**Work task**
Reproduce the records word for word, leaving out any pictures they hold.
Start of Block
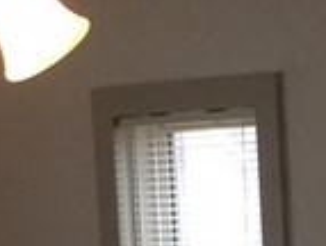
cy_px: 597
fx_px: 1954
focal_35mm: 207
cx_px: 310
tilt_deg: -10.9
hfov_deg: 9.5
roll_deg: +2.0
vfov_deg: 6.8
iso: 50
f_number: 2.2
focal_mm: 4.15
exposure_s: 1/30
End of Block
**Written solution**
cy_px: 597
fx_px: 1954
focal_35mm: 207
cx_px: 310
tilt_deg: -10.9
hfov_deg: 9.5
roll_deg: +2.0
vfov_deg: 6.8
iso: 50
f_number: 2.2
focal_mm: 4.15
exposure_s: 1/30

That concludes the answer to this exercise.